Decorating garments with special-effect inks can be a daunting task when you don’t have everything in place in prepress. These tips will assist you in building reliable and repeatable processes and procedures.
As a general rule, you should select mesh with openings at least double the width of the largest particles in the ink. Ideally, you would use mesh with openings that are triple the width of the largest particles. Doing so would prevent multiple particles from wedging into openings and creating blockages in the mesh.
Mesh selection and stencil thickness are also important when you print an adhesive to which flock, glitter, or other particles with be affixed. Adhesive products must be printed thick enough on the substrate to hold the particles firmly in place, even during washing. For caviar beads, as an example, optimum adhesion occurs when at least half of each beads is embedded into the adhesive (Figure 2). Check with the manufacturers of the inks and coatings you use to find out about specifications for the adhesive thickness that best works with their specialty particles.
Proper mesh tension is required for quality in any screen-printing job, but it takes on even greater importance when special-effects inks are concern. For example, high mesh tension is a must when working with high-density inks. High-density inks depend on thick layers of ink produced by thick stencils.
The combination of mesh and stencil is dynamic. Squeegee pressure causes flexing and stretching on press, and the greater the span from the edge of an opening in a thick stencil to the other, the greater the deflection of the mesh as it is brought into contact with the substrate. Deflection in large, open space leads to concave prints that have thick in deposits on the edges and thin areas in the centers (Figure 3). Highly tensioned mesh allows for lower off-contact and minimizes the deflection that causes concave prints.
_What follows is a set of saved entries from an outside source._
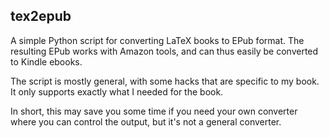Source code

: tex2epub
--------

A simple Python script for converting LaTeX books to EPub format. The
resulting EPub works with Amazon tools, and can thus easily be
converted to Kindle ebooks.

The script is mostly general, with some hacks that are specific to my
book. It only supports exactly what I needed for the book.

In short, this may save you some time if you need your own converter
where you can control the output, but it's not a general converter.
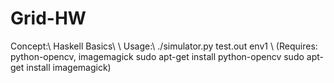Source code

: # Grid-HW

Concept:\\
Haskell Basics\\
\\
Usage:\\
./simulator.py test.out env1 \\
(Requires: python-opencv, imagemagick
sudo apt-get install python-opencv
sudo apt-get install imagemagick)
Thorough testing is the best way to determine compatibility between specialty inks, coatings, and additives. For example, your experiments may indicate that puff additives and metallic inks don’t play well together. Ink manufacturers can give you valuable insight about using special-effect inks properly, but trial and error will demonstrate how the inks behave with the artwork and equipment you use in your shop.
Generally speaking, less is more when it comes to special-effect inks. Sure, you can master the techniques necessary to put several types of specialty formulations to good use in a single design, but that doesn’t mean you should go crazy with lots of ink types in a single garment decoration. Using more than one specialty ink in a design can distract the consumer by creating a confusing field of visual and tactile effects that diminishes the overall impact of the design.
Finally, keep in mind that garments are washed and dried. Test your special-effect prints for washfastness and overall longevity after several wash/dry cycles. Be prepared to communicate the limitations of the special-effect designs to your customers, give them instructions about care and durability, and always focus on creative work and careful testing throughout your garment-printing workflow.